PARTS OF THE EXERCISE:
(a) Rewrite everything in the passage on creative placemaking from "But implementing arts- and" down to "how it works.", substituting "experienced" for "seasoned".
(b) Does each statement below agree with the passage on creative placemaking? Answer yes or no, and quote the words from the passage that decide it.
(i) The white paper Creative Placemaking was prepared in 2010 for the Mayor's Institute on City Design.
(ii) The "Spotlight" series came out in 2012.
(iii) Implementing arts- and culture-based revitalization strategies with real impact is described as easy.
(c) According to the passage on creative placemaking, what are communities using arts and culture to do? List every aim it names.

SELECTED TEXT:
•••

Communities around the United States and the world are using arts and culture to physically revitalize blighted neighborhoods, bring back economic vitality and engage communities around a common vision. The effectiveness of arts- and culture-based strategies has been demonstrated time and again. Many local governments, neighborhood groups and other practitioners are looking to replicate this success in their own communities.

But implementing arts- and culture-based revitalization strategies that have real impact is not as easy as it may appear. Fortunately, there are numerous organizations that have done so successfully and are willing to share what they’ve learned. We have compiled a list of some of the available resources that detail how to plan and execute arts-based strategies. Read on to find useful tips and tools for those just starting out, as well as more seasoned developers looking for new ideas or ways to overcome challenges.  

This 2010 white paper describes creative placemaking - what it is and how it works.

Introductions to Creative Placemaking
For those new to creative placemaking, start with our 2014 “Spotlight” series, including Creative Placemaking 101 for Community Developers, a photo essay of creative placemaking projects and programs across the country and other background articles. Also read about how LISC is supporting efforts to revitalize communities through arts and culture.

For a more in-depth examination of creative placemaking philosophy, read Creative Placemaking, the seminal white paper on the topic by Anne Markusen and Anne Gadwa Nicodemus. Prepared in 2010 for the Mayor’s Institute on City Design, the paper discusses how arts, culture and creativity act as placemakers, the challenges of doing this work and the ingredients needed for success.

•••

PROVIDED MATERIAL:
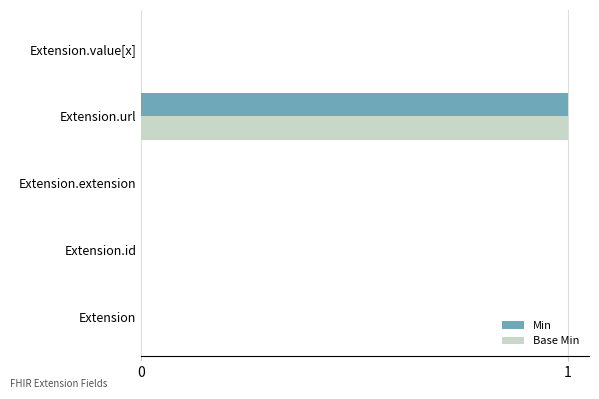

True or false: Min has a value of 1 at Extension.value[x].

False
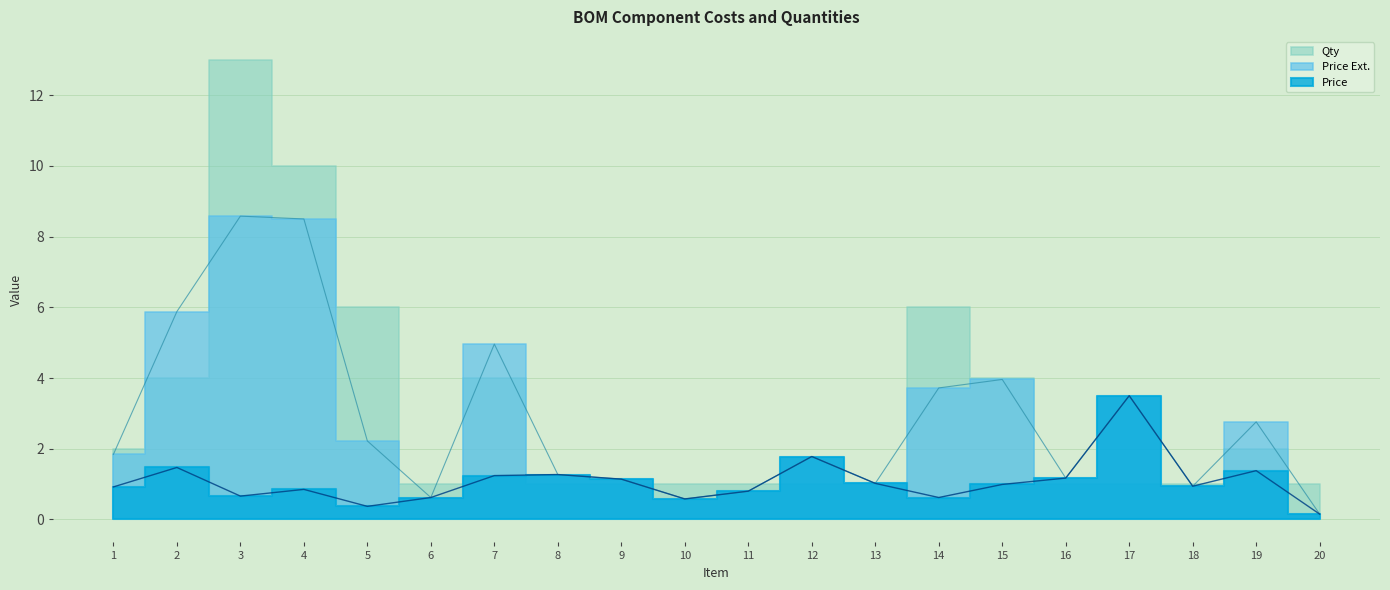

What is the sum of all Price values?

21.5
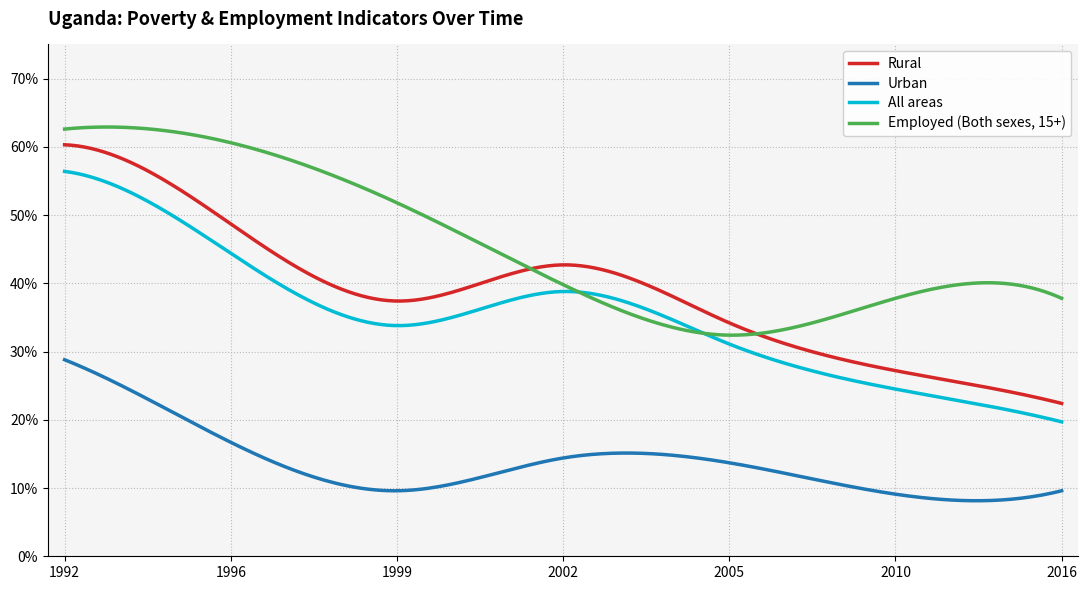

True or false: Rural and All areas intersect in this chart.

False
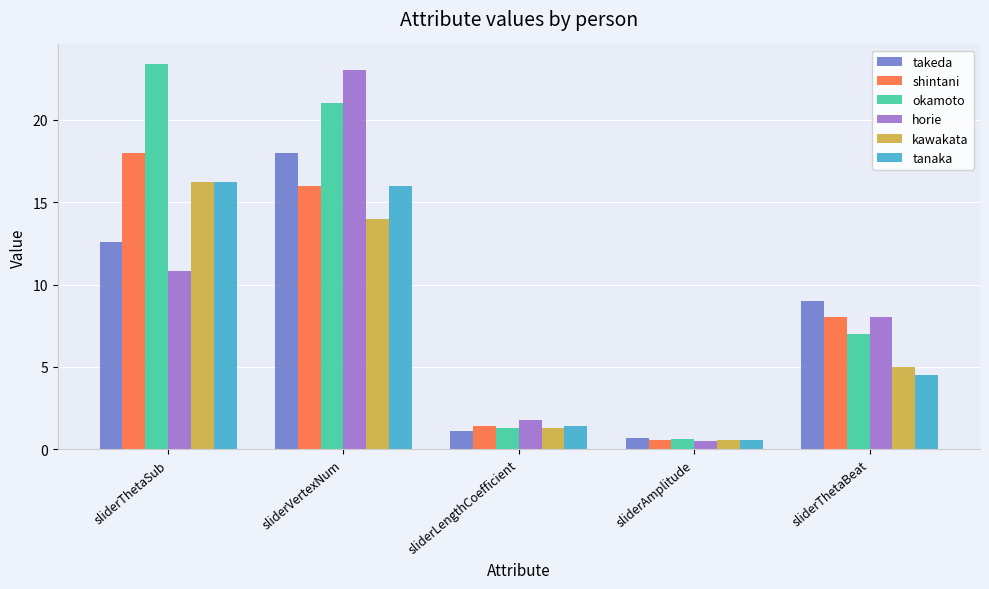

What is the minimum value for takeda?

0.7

•••

TASK-BY-TASK ANSWERS:
(a)
But implementing arts- and culture-based revitalization strategies that have real impact is not as easy as it may appear. Fortunately, there are numerous organizations that have done so successfully and are willing to share what they’ve learned. We have compiled a list of some of the available resources that detail how to plan and execute arts-based strategies. Read on to find useful tips and tools for those just starting out, as well as more experienced developers looking for new ideas or ways to overcome challenges.  

This 2010 white paper describes creative placemaking - what it is and how it works.

(b)
(i) Yes: "Prepared in 2010 for the Mayor’s Institute on City Design"
(ii) No: "our 2014 “Spotlight” series"
(iii) No: "is not as easy as it may appear"

(c)
- physically revitalize blighted neighborhoods
- bring back economic vitality
- engage communities around a common vision